§ **JOB ITEM**:
What you return should be only the lines in the entries below between the one holding "medium (270x300)" and the one holding "Aktenschrank noch eine", ends included, with every picture left out.

§ **DATA EXTRACTS**:
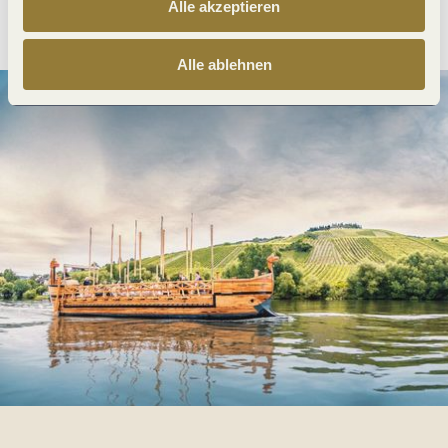
Anreise planen
PDF erzeugen
Alle akzeptieren
Alle ablehnen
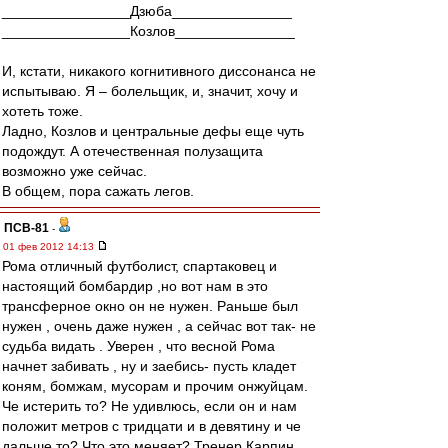
________________Дзюба_______________
________________Козлов_______________
И, кстати, никакого когнитивного диссонанса не
испытываю. Я – болельщик, и, значит, хочу и
хотеть тоже.
Ладно, Козлов и центральные дефы еще чуть
подождут. А отечественная полузащита
возможно уже сейчас.
В общем, пора сажать легов.
ПСВ-81
-
01 фев 2012 14:13
Рома отличный футболист, спартаковец и
настоящий бомбардир ,но вот нам в это
трансферное окно он не нужен. Раньше был
нужен , очень даже нужен , а сейчас вот так- не
судьба видать . Уверен , что весной Рома
начнет забивать , ну и заебись- пусть кладет
коням, бомжам, мусорам и прочим онжуйцам.
Че истерить то? Не удивлюсь, если он и нам
положит метров с тридцати и в девятину и че
дальше то? Что это меняет? Тренер Карпин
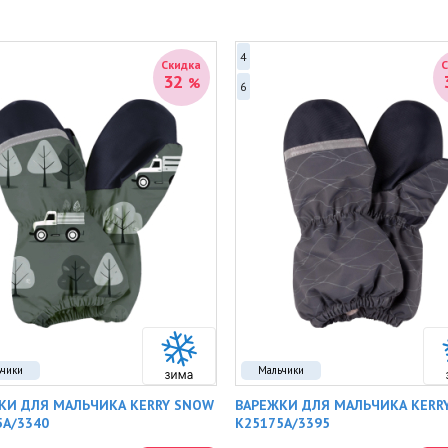
4
Скидка
32
%
6
ьчики
Мальчики
КИ ДЛЯ МАЛЬЧИКА KERRY SNOW
ВАРЕЖКИ ДЛЯ МАЛЬЧИКА KERR
5A/3340
K25175A/3395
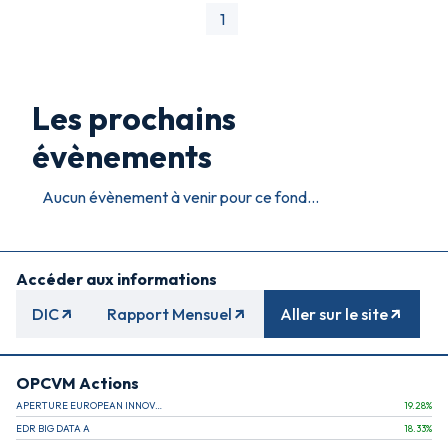
1
Les prochains
évènements
Aucun évènement à venir pour ce fond...
Accéder aux informations
DIC
Rapport Mensuel
Aller sur le site
OPCVM Actions
APERTURE EUROPEAN INNOVATION
19.28
%
EDR BIG DATA A
18.33
%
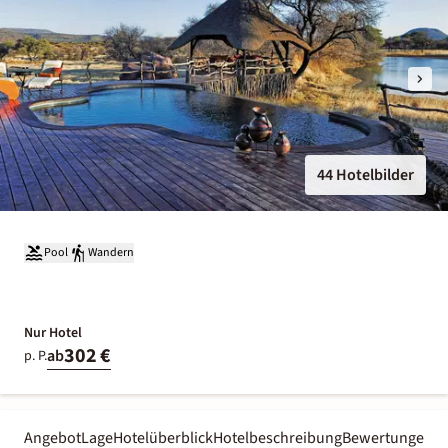
44 Hotelbilder
Pool
Wandern
Nur Hotel
302 €
ab
p. P.
Angebot
Lage
Hotelüberblick
Hotelbeschreibung
Bewertungen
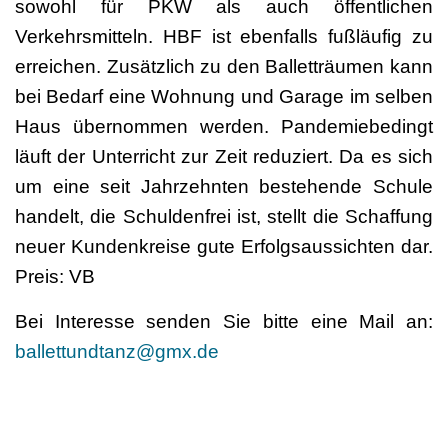
sowohl für PKW als auch öffentlichen
Verkehrsmitteln. HBF ist ebenfalls fußläufig zu
erreichen. Zusätzlich zu den Balletträumen kann
bei Bedarf eine Wohnung und Garage im selben
Haus übernommen werden. Pandemiebedingt
läuft der Unterricht zur Zeit reduziert. Da es sich
um eine seit Jahrzehnten bestehende Schule
handelt, die Schuldenfrei ist, stellt die Schaffung
neuer Kundenkreise gute Erfolgsaussichten dar.
Preis: VB
Bei Interesse senden Sie bitte eine Mail an:
ballettundtanz@gmx.de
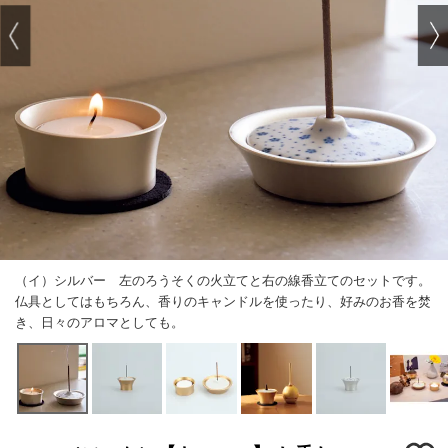
（イ）シルバー 左のろうそくの火立てと右の線香立てのセットです。
仏具としてはもちろん、香りのキャンドルを使ったり、好みのお香を焚
き、日々のアロマとしても。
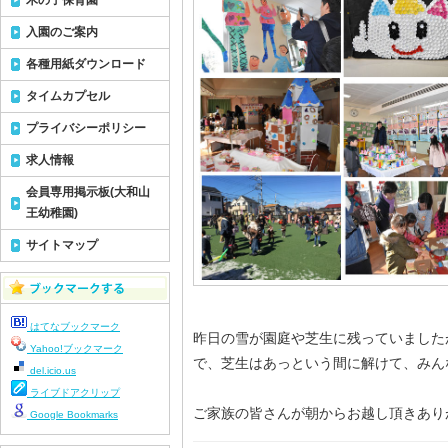
木の子保育園
入園のご案内
各種用紙ダウンロード
タイムカプセル
プライバシーポリシー
求人情報
会員専用掲示板(大和山
王幼稚園)
サイトマップ
はてなブックマーク
昨日の雪が園庭や芝生に残っていました
Yahoo!ブックマーク
で、芝生はあっという間に解けて、みん
del.icio.us
ライブドアクリップ
ご家族の皆さんが朝からお越し頂きあり
Google Bookmarks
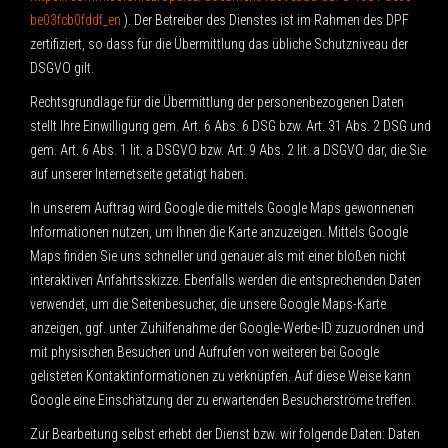
be03fcb0fddf_en
). Der Betreiber des Dienstes ist im Rahmen des DPF
zertifiziert, so dass für die Übermittlung das übliche Schutzniveau der
DSGVO gilt.
Rechtsgrundlage für die Übermittlung der personenbezogenen Daten
stellt Ihre Einwilligung gem. Art. 6 Abs. 6 DSG bzw. Art. 31 Abs. 2 DSG und
gem. Art. 6 Abs. 1 lit. a DSGVO bzw. Art. 9 Abs. 2 lit. a DSGVO dar, die Sie
auf unserer Internetseite getätigt haben.
In unserem Auftrag wird Google die mittels Google Maps gewonnenen
Informationen nutzen, um Ihnen die Karte anzuzeigen. Mittels Google
Maps finden Sie uns schneller und genauer als mit einer bloßen nicht
interaktiven Anfahrtsskizze. Ebenfalls werden die entsprechenden Daten
verwendet, um die Seitenbesucher, die unsere Google Maps-Karte
anzeigen, ggf. unter Zuhilfenahme der Google-Werbe-ID zuzuordnen und
mit physischen Besuchen und Aufrufen von weiteren bei Google
gelisteten Kontaktinformationen zu verknüpfen. Auf diese Weise kann
Google eine Einschätzung der zu erwartenden Besucherströme treffen.
Zur Bearbeitung selbst erhebt der Dienst bzw. wir folgende Daten: Daten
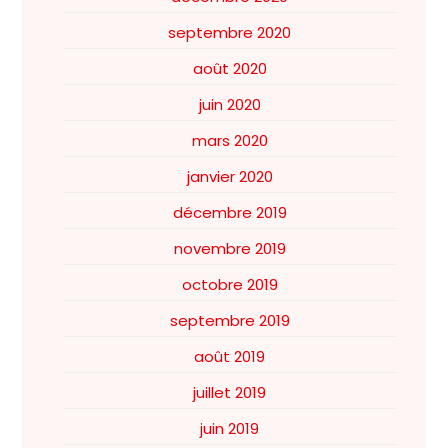
septembre 2020
août 2020
juin 2020
mars 2020
janvier 2020
décembre 2019
novembre 2019
octobre 2019
septembre 2019
août 2019
juillet 2019
juin 2019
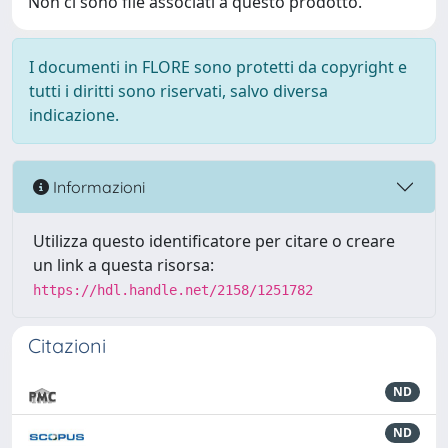
Non ci sono file associati a questo prodotto.
I documenti in FLORE sono protetti da copyright e
tutti i diritti sono riservati, salvo diversa
indicazione.
Informazioni
Utilizza questo identificatore per citare o creare
un link a questa risorsa:
https://hdl.handle.net/2158/1251782
Citazioni
ND
ND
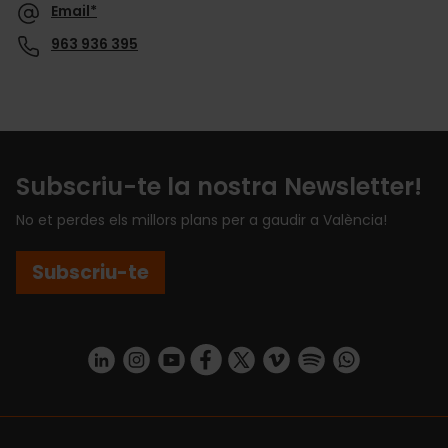
Email*
963 936 395
Subscriu-te la nostra Newsletter!
No et perdes els millors plans per a gaudir a València!
Subscriu-te
https://www.linkedin.com/company/turismo-valencia/mycompany/
https://www.instagram.com/visit_valencia/
https://www.youtube.com/user/Turisvale
https://www.facebook.com/turismov
https://twitter.com/Valenciatu
https://vimeo.com/visitva
https://open.spotif
https://api.whatsapp.com/se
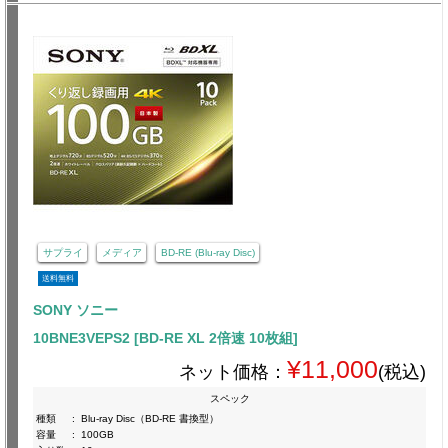
サプライ
メディア
BD-RE (Blu-ray Disc)
送料無料
SONY ソニー
10BNE3VEPS2 [BD-RE XL 2倍速 10枚組]
¥11,000
ネット価格：
(税込)
スペック
種類
:
Blu-ray Disc（BD-RE 書換型）
容量
:
100GB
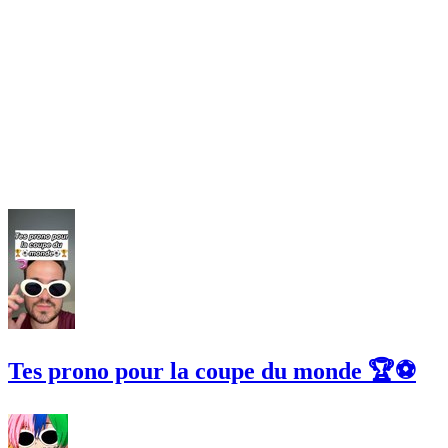
Tes prono pour la coupe du monde 🏆⚽️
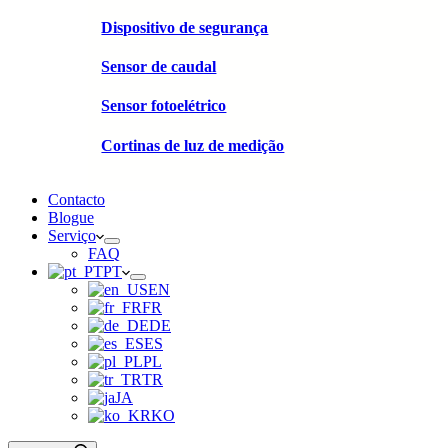
Dispositivo de segurança
Sensor de caudal
Sensor fotoelétrico
Cortinas de luz de medição
Contacto
Blogue
Serviço
FAQ
PT
EN
FR
DE
ES
PL
TR
JA
KO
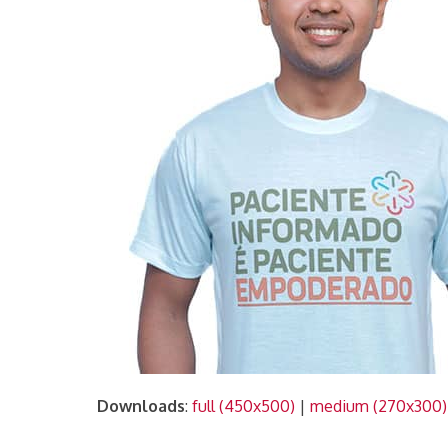
Downloads
:
full (450x500)
|
medium (270x300)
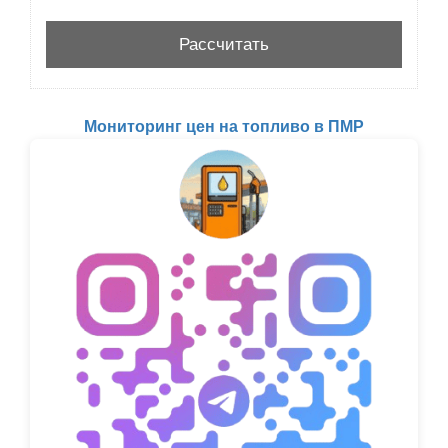
Мониторинг цен на топливо в ПМР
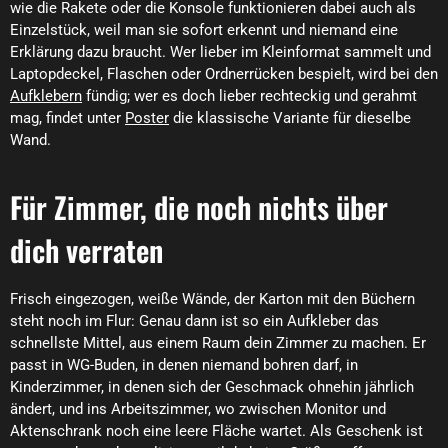
wie die Rakete oder die Konsole funktionieren dabei auch als
Einzelstück, weil man sie sofort erkennt und niemand eine
Erklärung dazu braucht. Wer lieber im Kleinformat sammelt und
Laptopdeckel, Flaschen oder Ordnerrücken bespielt, wird bei den
Aufklebern
fündig; wer es doch lieber rechteckig und gerahmt
mag, findet unter
Poster
die klassische Variante für dieselbe
Wand.
Für Zimmer, die noch nichts über
dich verraten
Frisch eingezogen, weiße Wände, der Karton mit den Büchern
steht noch im Flur: Genau dann ist so ein Aufkleber das
schnellste Mittel, aus einem Raum dein Zimmer zu machen. Er
passt in WG-Buden, in denen niemand bohren darf, in
Kinderzimmer, in denen sich der Geschmack ohnehin jährlich
ändert, und ins Arbeitszimmer, wo zwischen Monitor und
Aktenschrank noch eine leere Fläche wartet. Als Geschenk ist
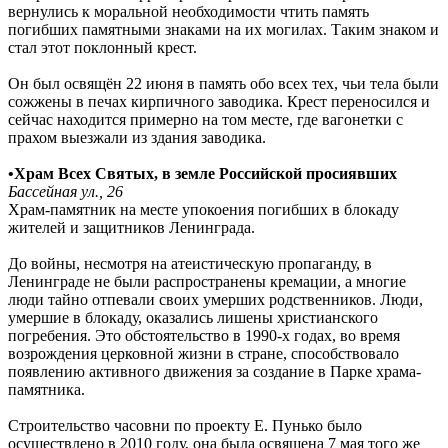
вернулись к моральной необходимости чтить память
погибших памятными знаками на их могилах. Таким знаком и
стал этот поклонный крест.
Он был освящён 22 июня в память обо всех тех, чьи тела были
сожжены в печах кирпичного заводика. Крест переносился и
сейчас находится примерно на том месте, где вагонетки с
прахом выезжали из здания заводика.
•Храм Всех Святых, в земле Российской просиявших
Бассейная ул., 26
Храм-памятник на месте упокоения погибших в блокаду
жителей и защитников Ленинграда.
До войны, несмотря на атеистическую пропаганду, в
Ленинграде не были распространены кремации, а многие
люди тайно отпевали своих умерших родственников. Люди,
умершие в блокаду, оказались лишены христианского
погребения. Это обстоятельство в 1990-х годах, во время
возрождения церковной жизни в стране, способствовало
появлению активного движения за создание в Парке храма-
памятника.
Строительство часовни по проекту Е. Пунько было
осуществлено в 2010 году, она была освящена 7 мая того же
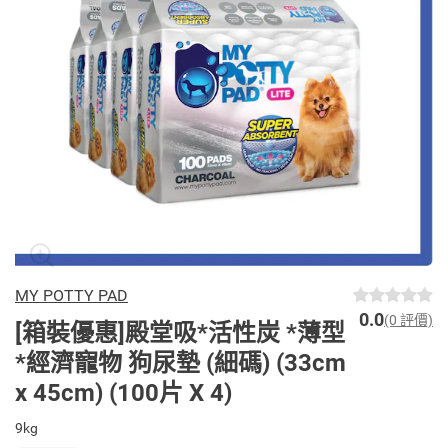
MY POTTY PAD
0.0
(0 評價)
[箱裝優惠]殿堂吸*活性炭 *薄型
*經濟寵物 狗尿墊 (細碼) (33cm
x 45cm) (100片 X 4)
9kg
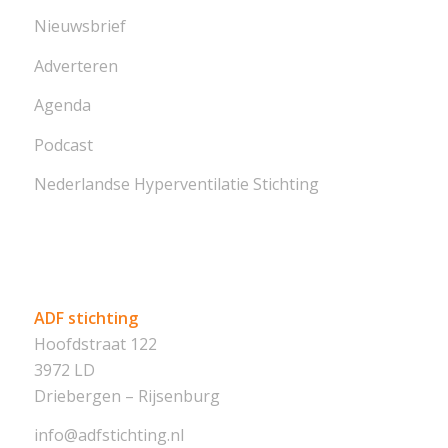
Nieuwsbrief
Adverteren
Agenda
Podcast
Nederlandse Hyperventilatie Stichting
ADF stichting
Hoofdstraat 122
3972 LD
Driebergen – Rijsenburg
info@adfstichting.nl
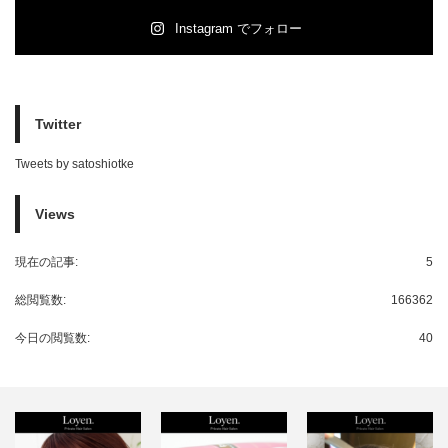
Instagram でフォロー
Twitter
Tweets by satoshiotke
Views
現在の記事:
5
総閲覧数:
166362
今日の閲覧数:
40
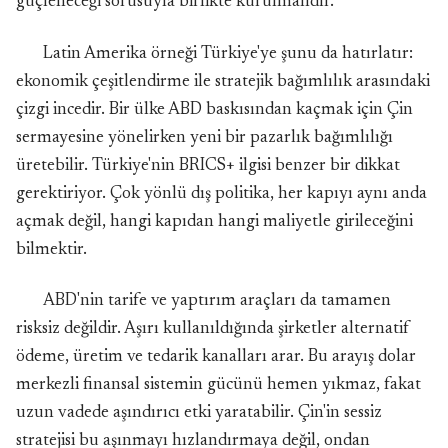
güçleneceği sorusuyla birlikte kurulmalıdır.
Latin Amerika örneği Türkiye'ye şunu da hatırlatır:
ekonomik çeşitlendirme ile stratejik bağımlılık arasındaki
çizgi incedir. Bir ülke ABD baskısından kaçmak için Çin
sermayesine yönelirken yeni bir pazarlık bağımlılığı
üretebilir. Türkiye'nin BRICS+ ilgisi benzer bir dikkat
gerektiriyor. Çok yönlü dış politika, her kapıyı aynı anda
açmak değil, hangi kapıdan hangi maliyetle girileceğini
bilmektir.
ABD'nin tarife ve yaptırım araçları da tamamen
risksiz değildir. Aşırı kullanıldığında şirketler alternatif
ödeme, üretim ve tedarik kanalları arar. Bu arayış dolar
merkezli finansal sistemin gücünü hemen yıkmaz, fakat
uzun vadede aşındırıcı etki yaratabilir. Çin'in sessiz
stratejisi bu aşınmayı hızlandırmaya değil, ondan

§ **COMPLETED EXERCISE**:
medium (270x300)
Мониторинг цен на топливо в ПМР
wie die Rakete oder die Konsole funktionieren dabei auch als
Einzelstück, weil man sie sofort erkennt und niemand eine
Erklärung dazu braucht. Wer lieber im Kleinformat sammelt und
Laptopdeckel, Flaschen oder Ordnerrücken bespielt, wird bei den
Aufklebern
fündig; wer es doch lieber rechteckig und gerahmt
mag, findet unter
Poster
die klassische Variante für dieselbe
Wand.
Für Zimmer, die noch nichts über
dich verraten
Frisch eingezogen, weiße Wände, der Karton mit den Büchern
steht noch im Flur: Genau dann ist so ein Aufkleber das
schnellste Mittel, aus einem Raum dein Zimmer zu machen. Er
passt in WG-Buden, in denen niemand bohren darf, in
Kinderzimmer, in denen sich der Geschmack ohnehin jährlich
ändert, und ins Arbeitszimmer, wo zwischen Monitor und
Aktenschrank noch eine leere Fläche wartet. Als Geschenk ist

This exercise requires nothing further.